(Saved entries)
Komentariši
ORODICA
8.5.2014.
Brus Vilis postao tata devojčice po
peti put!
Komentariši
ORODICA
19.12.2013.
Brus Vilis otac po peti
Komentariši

_WHAT TO PRODUCE_: Reproduce the records above word for word, keeping every line break as it stands.

_SOLUTION_:
Komentariši
ORODICA
8.5.2014.
Brus Vilis postao tata devojčice po
peti put!
Komentariši
ORODICA
19.12.2013.
Brus Vilis otac po peti
Komentariši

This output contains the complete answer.